2023-04-28 10:48:28 -04:00
parent 9114255af5
commit c1782c5004
1 changed files with 14 additions and 0 deletions
--- a/daemon-common/cluster.py
+++ b/daemon-common/cluster.py
@@ -51,6 +51,8 @@ def getClusterHealth(zkhandler, node_list, vm_list, ceph_osd_list):
        "vm_stopped": 10,
        "osd_out": 50,
        "osd_down": 10,
        "osd_full": 50,
        "osd_nearfull": 10,
        "memory_overprovisioned": 50,
        "ceph_err": 50,
        "ceph_warn": 10,
@@ -110,6 +112,18 @@ def getClusterHealth(zkhandler, node_list, vm_list, ceph_osd_list):
                f"cluster: Ceph OSD {ceph_osd['id']} in {up_texts[ceph_osd['stats']['up']].upper()} state"
            )
        # Handle full or nearfull OSDs (>85%)

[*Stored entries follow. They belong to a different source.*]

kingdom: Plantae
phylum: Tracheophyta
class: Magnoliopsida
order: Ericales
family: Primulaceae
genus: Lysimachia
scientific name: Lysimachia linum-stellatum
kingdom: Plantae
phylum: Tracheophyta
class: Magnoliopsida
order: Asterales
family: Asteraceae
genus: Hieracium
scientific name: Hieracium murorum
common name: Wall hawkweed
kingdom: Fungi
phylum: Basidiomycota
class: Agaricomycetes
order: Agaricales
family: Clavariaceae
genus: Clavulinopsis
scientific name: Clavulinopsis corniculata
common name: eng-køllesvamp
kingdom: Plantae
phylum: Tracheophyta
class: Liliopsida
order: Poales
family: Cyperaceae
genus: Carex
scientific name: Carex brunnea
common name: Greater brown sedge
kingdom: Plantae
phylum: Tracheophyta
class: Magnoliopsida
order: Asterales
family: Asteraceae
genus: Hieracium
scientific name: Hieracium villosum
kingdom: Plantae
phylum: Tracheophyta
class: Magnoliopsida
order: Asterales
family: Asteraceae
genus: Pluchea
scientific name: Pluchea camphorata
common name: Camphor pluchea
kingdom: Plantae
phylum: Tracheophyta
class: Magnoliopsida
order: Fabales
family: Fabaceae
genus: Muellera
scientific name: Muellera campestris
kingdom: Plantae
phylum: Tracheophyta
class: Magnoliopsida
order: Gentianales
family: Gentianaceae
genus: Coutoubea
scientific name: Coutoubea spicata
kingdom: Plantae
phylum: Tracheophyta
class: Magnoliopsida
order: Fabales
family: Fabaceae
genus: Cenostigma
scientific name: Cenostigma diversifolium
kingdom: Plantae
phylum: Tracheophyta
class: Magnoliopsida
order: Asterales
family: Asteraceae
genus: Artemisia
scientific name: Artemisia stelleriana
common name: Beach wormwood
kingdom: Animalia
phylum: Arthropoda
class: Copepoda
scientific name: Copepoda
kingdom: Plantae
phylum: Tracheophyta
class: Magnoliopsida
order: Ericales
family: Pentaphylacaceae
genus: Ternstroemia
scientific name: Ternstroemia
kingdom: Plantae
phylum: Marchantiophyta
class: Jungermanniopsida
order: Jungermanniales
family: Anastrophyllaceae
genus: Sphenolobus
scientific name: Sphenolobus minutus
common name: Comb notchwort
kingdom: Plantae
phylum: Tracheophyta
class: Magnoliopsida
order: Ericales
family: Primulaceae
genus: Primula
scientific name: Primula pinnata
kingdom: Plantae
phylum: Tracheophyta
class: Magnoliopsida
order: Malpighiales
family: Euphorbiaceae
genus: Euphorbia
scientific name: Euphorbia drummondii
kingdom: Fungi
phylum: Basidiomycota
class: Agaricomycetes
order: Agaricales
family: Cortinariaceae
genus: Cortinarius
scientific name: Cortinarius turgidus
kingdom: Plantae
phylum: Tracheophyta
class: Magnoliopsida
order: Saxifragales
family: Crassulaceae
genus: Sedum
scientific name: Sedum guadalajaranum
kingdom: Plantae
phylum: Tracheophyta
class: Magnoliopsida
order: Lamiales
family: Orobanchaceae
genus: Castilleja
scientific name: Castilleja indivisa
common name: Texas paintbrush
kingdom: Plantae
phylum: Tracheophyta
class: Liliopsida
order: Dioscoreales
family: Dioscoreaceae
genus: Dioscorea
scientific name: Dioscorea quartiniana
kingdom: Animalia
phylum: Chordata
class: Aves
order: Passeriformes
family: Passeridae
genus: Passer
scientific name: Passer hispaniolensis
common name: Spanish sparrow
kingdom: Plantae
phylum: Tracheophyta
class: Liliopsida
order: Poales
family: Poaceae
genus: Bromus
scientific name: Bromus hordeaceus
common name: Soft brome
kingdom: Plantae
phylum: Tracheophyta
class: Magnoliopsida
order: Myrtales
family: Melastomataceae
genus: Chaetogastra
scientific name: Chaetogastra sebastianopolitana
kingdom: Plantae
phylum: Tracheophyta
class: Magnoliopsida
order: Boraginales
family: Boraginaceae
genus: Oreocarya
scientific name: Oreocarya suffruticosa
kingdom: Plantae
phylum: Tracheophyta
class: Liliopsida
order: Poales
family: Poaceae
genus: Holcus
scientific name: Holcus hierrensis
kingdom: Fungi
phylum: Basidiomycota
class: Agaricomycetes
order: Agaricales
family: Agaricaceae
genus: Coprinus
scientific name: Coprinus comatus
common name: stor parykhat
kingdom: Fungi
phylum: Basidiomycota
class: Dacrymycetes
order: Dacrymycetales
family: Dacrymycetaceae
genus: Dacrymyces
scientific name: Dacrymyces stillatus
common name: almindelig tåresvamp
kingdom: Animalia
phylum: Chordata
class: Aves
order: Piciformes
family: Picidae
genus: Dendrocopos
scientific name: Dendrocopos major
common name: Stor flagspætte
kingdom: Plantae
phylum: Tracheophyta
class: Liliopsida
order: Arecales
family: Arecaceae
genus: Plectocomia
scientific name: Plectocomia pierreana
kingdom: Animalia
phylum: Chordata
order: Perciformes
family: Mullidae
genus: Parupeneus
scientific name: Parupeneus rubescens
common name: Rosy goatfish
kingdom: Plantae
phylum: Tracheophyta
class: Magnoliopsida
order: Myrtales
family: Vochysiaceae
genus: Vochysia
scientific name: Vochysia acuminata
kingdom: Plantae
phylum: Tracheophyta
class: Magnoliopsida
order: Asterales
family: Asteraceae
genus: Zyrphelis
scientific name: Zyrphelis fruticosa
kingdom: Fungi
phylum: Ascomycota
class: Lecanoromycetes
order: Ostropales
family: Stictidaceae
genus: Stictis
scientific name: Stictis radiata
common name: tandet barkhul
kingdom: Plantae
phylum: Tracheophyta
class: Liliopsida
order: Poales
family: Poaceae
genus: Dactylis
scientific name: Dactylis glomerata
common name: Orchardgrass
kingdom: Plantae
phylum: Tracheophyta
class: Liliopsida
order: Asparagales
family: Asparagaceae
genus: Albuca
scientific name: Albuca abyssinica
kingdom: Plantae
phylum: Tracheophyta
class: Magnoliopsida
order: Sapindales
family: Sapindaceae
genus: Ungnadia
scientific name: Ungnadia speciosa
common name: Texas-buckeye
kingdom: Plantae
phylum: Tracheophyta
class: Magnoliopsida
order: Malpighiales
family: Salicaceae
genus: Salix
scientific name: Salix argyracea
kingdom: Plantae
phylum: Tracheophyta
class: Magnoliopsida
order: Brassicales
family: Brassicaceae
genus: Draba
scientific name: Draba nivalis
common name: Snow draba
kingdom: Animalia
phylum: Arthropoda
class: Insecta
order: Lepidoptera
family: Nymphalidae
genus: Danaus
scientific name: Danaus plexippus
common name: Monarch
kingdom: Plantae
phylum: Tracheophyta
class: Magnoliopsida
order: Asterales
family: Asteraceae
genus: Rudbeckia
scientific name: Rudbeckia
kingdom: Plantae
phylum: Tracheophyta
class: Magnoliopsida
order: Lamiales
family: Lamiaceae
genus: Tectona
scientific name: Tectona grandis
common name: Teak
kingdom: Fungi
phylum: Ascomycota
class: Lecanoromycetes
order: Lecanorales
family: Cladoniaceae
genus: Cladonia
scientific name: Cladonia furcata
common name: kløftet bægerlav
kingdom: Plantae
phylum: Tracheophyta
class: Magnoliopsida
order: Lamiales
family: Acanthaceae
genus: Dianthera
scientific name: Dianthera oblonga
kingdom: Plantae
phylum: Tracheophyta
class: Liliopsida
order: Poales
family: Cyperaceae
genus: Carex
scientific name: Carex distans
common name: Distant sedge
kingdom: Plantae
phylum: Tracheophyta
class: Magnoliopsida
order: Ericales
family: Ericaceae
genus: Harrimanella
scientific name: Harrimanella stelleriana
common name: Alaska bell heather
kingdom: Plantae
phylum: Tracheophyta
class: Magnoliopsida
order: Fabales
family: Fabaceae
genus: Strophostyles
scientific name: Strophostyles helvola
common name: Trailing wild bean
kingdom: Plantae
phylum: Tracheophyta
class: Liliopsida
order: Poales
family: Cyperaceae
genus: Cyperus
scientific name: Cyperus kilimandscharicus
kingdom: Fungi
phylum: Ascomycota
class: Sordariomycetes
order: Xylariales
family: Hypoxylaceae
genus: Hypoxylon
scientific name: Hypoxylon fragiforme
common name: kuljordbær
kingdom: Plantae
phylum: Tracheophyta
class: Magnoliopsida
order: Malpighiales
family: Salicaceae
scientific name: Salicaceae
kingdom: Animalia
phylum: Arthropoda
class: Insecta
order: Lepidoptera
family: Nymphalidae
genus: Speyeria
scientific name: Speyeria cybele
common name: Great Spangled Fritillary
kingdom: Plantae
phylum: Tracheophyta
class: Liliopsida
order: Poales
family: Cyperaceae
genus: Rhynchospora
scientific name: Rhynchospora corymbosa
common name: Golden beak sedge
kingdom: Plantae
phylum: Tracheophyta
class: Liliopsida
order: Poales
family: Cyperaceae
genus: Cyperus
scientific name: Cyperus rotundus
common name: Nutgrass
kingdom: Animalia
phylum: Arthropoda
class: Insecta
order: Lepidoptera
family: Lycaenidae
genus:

        if ceph_osd["stats"]["utilization"] >= 90:
            cluster_health_value -= health_delta_map["osd_full"]
            cluster_health_messages.append(
                f"cluster: Ceph OSD {ceph_osd['id']} is FULL ({ceph_osd['stats']['utilization']:.1f}% > 90%)"
            )
        elif ceph_osd["stats"]["utilization"] >= 85:
            cluster_health_value -= health_delta_map["osd_nearfull"]
            cluster_health_messages.append(
                f"cluster: Ceph OSD {ceph_osd['id']} is NEARFULL ({ceph_osd['stats']['utilization']:.1f}% > 85%)"
            )
    # Check for (n-1) overprovisioning
    #   Assume X nodes. If the total VM memory allocation (counting only running VMss) is greater than
    #   the total memory of the (n-1) smallest nodes, trigger this warning.